(Transcribed page contents)
== Segment start ==

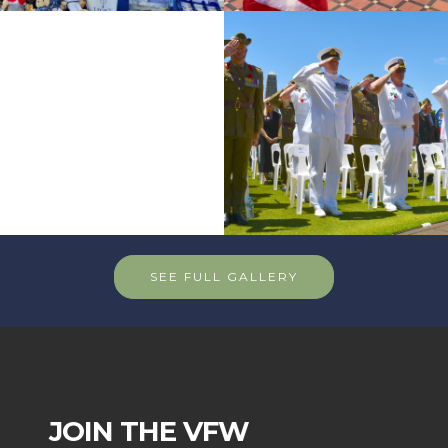
SEE FULL GALLERY
JOIN THE VFW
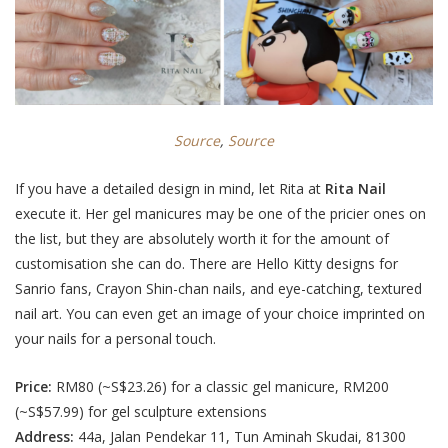
Source
,
Source
If you have a detailed design in mind, let Rita at
Rita Nail
execute it. Her gel manicures may be one of the pricier ones on
the list, but they are absolutely worth it for the amount of
customisation she can do.
There are Hello Kitty
designs for
Sanrio fans, Crayon Shin-chan
nails, and eye-catching, textured
nail art
. You can even get an image of your choice imprinted on
your nails for a personal touch.
Price:
RM80 (~S$23.26) for a classic gel manicure, RM200
(~S$57.99) for gel sculpture extensions
Address:
44a, Jalan Pendekar 11, Tun Aminah Skudai, 81300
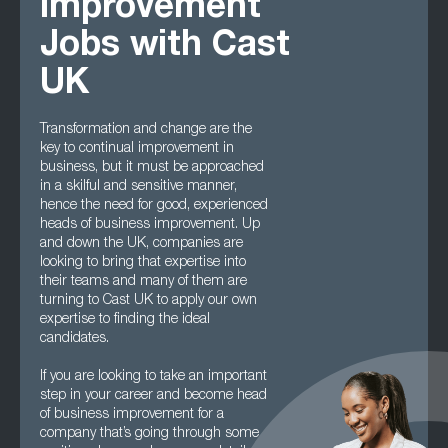
Improvement
Jobs with Cast
UK
Transformation and change are the
key to continual improvement in
business, but it must be approached
in a skilful and sensitive manner,
hence the need for good, experienced
heads of business improvement. Up
and down the UK, companies are
looking to bring that expertise into
their teams and many of them are
turning to Cast UK to apply our own
expertise to finding the ideal
candidates.
If you are looking to take an important
step in your career and become head
of business improvement for a
company that’s going through some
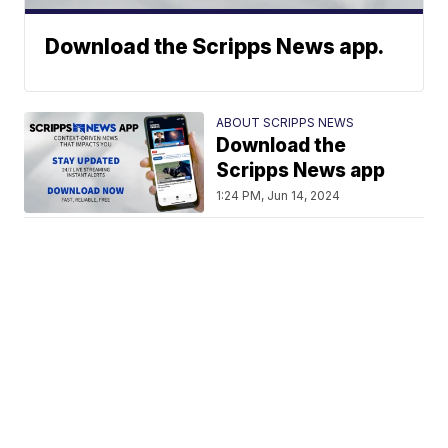
Download the Scripps News app.
ABOUT SCRIPPS NEWS
Download the
Scripps News app
1:24 PM, Jun 14, 2024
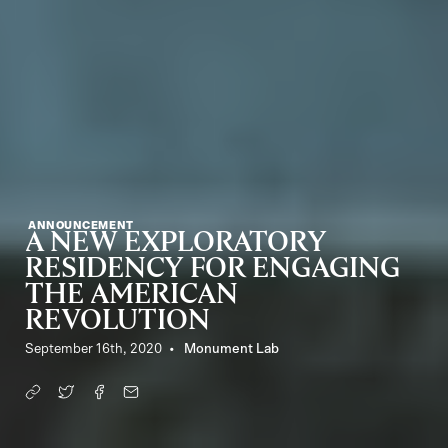
ANNOUNCEMENT
A NEW EXPLORATORY
RESIDENCY FOR ENGAGING
THE AMERICAN
REVOLUTION
September 16th, 2020
Monument Lab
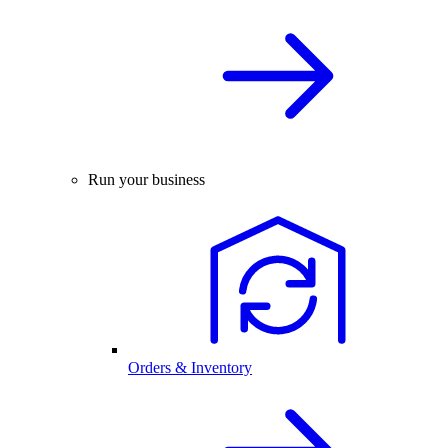
Run your business
Orders & Inventory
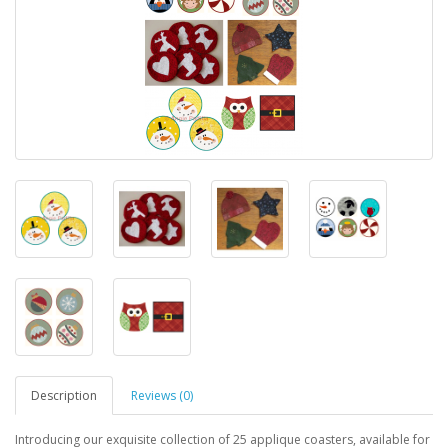
Description
Reviews (0)
Introducing our exquisite collection of 25 applique coasters, available for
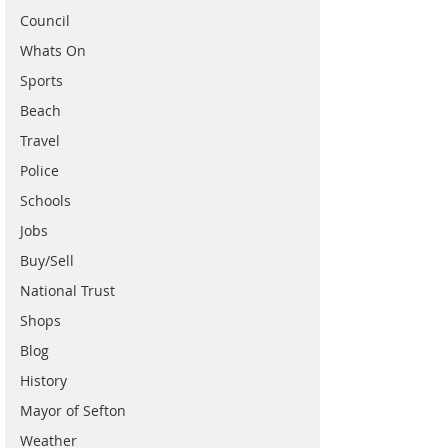
Council
Whats On
Sports
Beach
Travel
Police
Schools
Jobs
Buy/Sell
National Trust
Shops
Blog
History
Mayor of Sefton
Weather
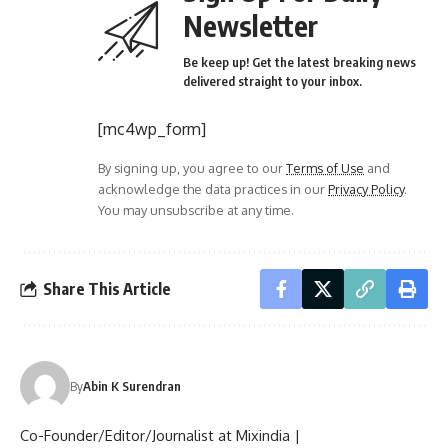
Newsletter
Be keep up! Get the latest breaking news
delivered straight to your inbox.
[mc4wp_form]
By signing up, you agree to our
Terms of Use
and
acknowledge the data practices in our
Privacy Policy
.
You may unsubscribe at any time.
Share This Article
By
Abin K Surendran
Co-Founder/Editor/Journalist at Mixindia |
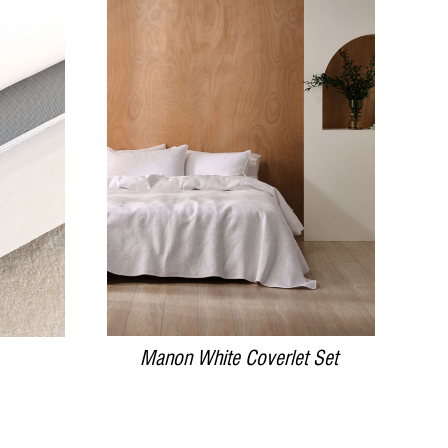
DETAILS
Manon White Coverlet Set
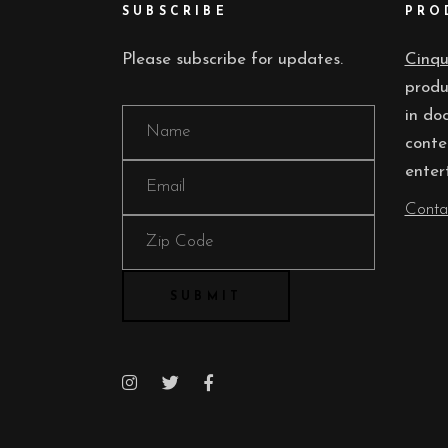
SUBSCRIBE
PRO
Please subscribe for updates.
Cinq
produ
in do
conte
enter
Conta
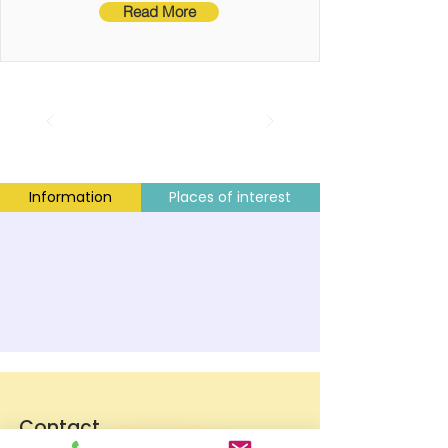
Read More
Information
Places of interest
Contact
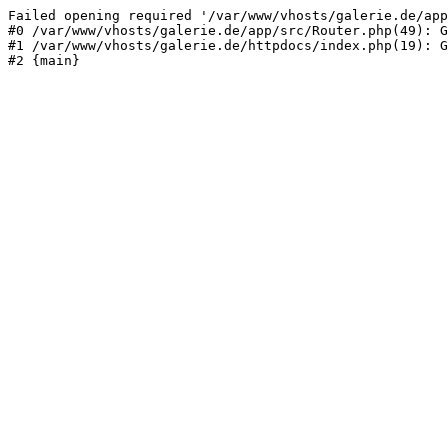
Failed opening required '/var/www/vhosts/galerie.de/app
#0 /var/www/vhosts/galerie.de/app/src/Router.php(49): G
#1 /var/www/vhosts/galerie.de/httpdocs/index.php(19): G
#2 {main}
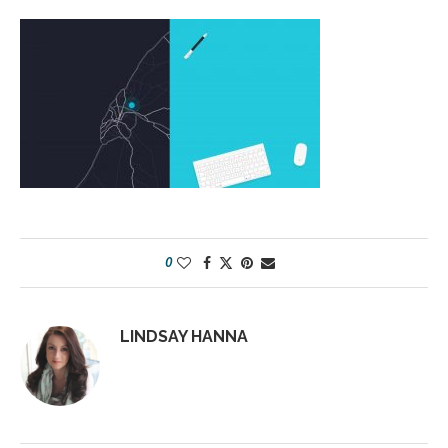
0
LINDSAY HANNA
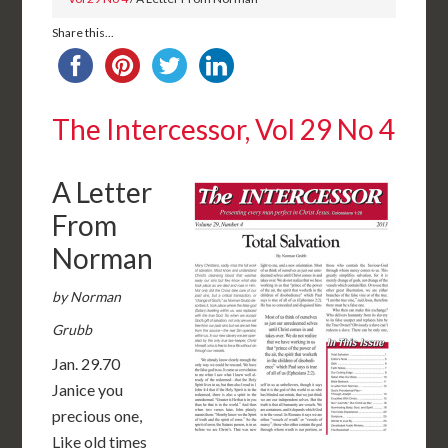
Share this...
The Intercessor, Vol 29 No 4
A Letter
From
Norman
by Norman
Grubb
Jan. 29.70
Janice you
precious one,
Like old times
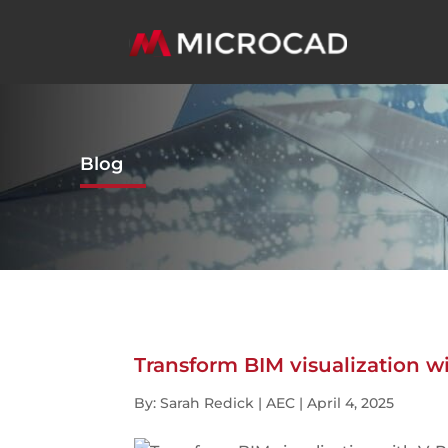
Blog
Transform BIM visualization wi
By: Sarah Redick | AEC | April 4, 2025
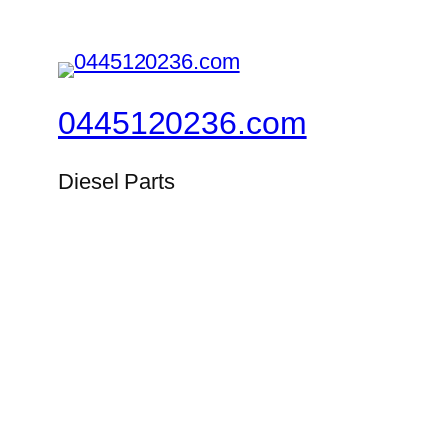
0445120236.com
Diesel Parts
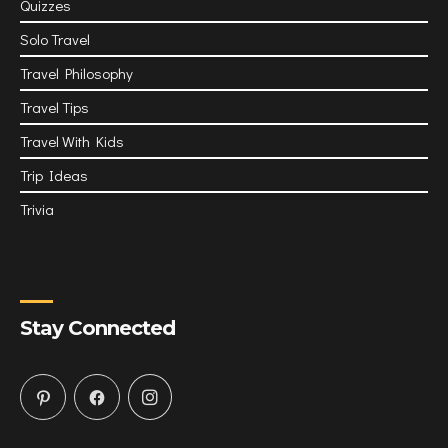
Quizzes
Solo Travel
Travel Philosophy
Travel Tips
Travel With Kids
Trip Ideas
Trivia
Stay Connected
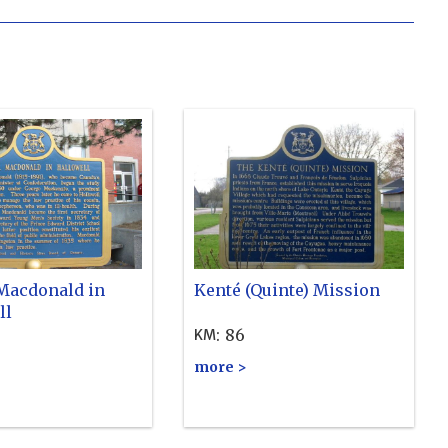
 Macdonald in
Kenté (Quinte) Mission
ll
:
86
KM
more >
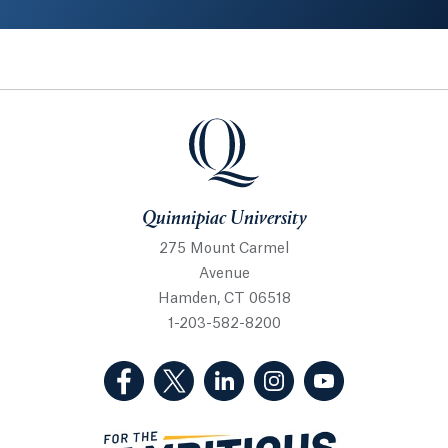
Quinnipiac University
Quinnipiac University
275 Mount Carmel
Avenue
Hamden, CT 06518
1-203-582-8200
(Facebook, opens in a new tab)
(Twitter, opens in a new tab)
(LinkedIn, opens in a new 
(Instagram, opens i
(YouTube, op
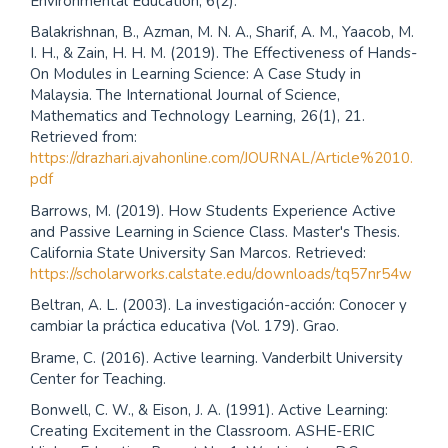
Environmental Education, 6(2).
Balakrishnan, B., Azman, M. N. A., Sharif, A. M., Yaacob, M.
I. H., & Zain, H. H. M. (2019). The Effectiveness of Hands-
On Modules in Learning Science: A Case Study in
Malaysia. The International Journal of Science,
Mathematics and Technology Learning, 26(1), 21.
Retrieved from:
https://drazhari.ajvahonline.com/JOURNAL/Article%2010.
pdf
Barrows, M. (2019). How Students Experience Active
and Passive Learning in Science Class. Master's Thesis.
California State University San Marcos. Retrieved:
https://scholarworks.calstate.edu/downloads/tq57nr54w
Beltran, A. L. (2003). La investigación-acción: Conocer y
cambiar la práctica educativa (Vol. 179). Grao.
Brame, C. (2016). Active learning. Vanderbilt University
Center for Teaching.
Bonwell, C. W., & Eison, J. A. (1991). Active Learning:
Creating Excitement in the Classroom. ASHE-ERIC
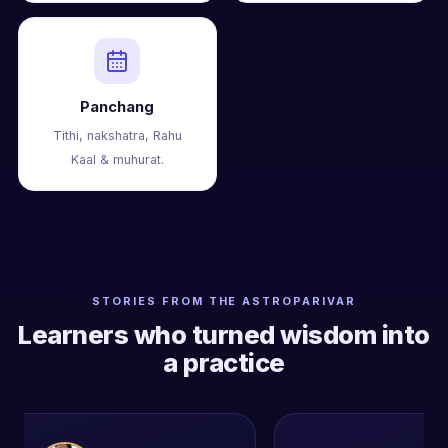
Panchang
Tithi, nakshatra, Rahu
Kaal & muhurat.
STORIES FROM THE ASTROPARIVAR
Learners who turned wisdom into
a practice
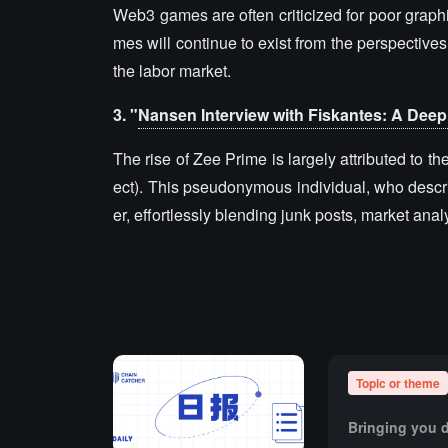
Web3 games are often criticized for poor graph
mes will continue to exist from the perspective
the labor market.
3. "
Nansen Interview with Fiskantes: A Deep 
The rise of Zee Prime is largely attributed to 
ect). This pseudonymous individual, who describ
er, effortlessly blending junk posts, market an
Topic or theme
Bringing you d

== Segment end ==

**Problem description**
Scan the records for the string "Travel" and show every line that contains it.

**Response box**
Travel
Solo Travel
Travel Philosophy
Travel Tips
Travel With Kids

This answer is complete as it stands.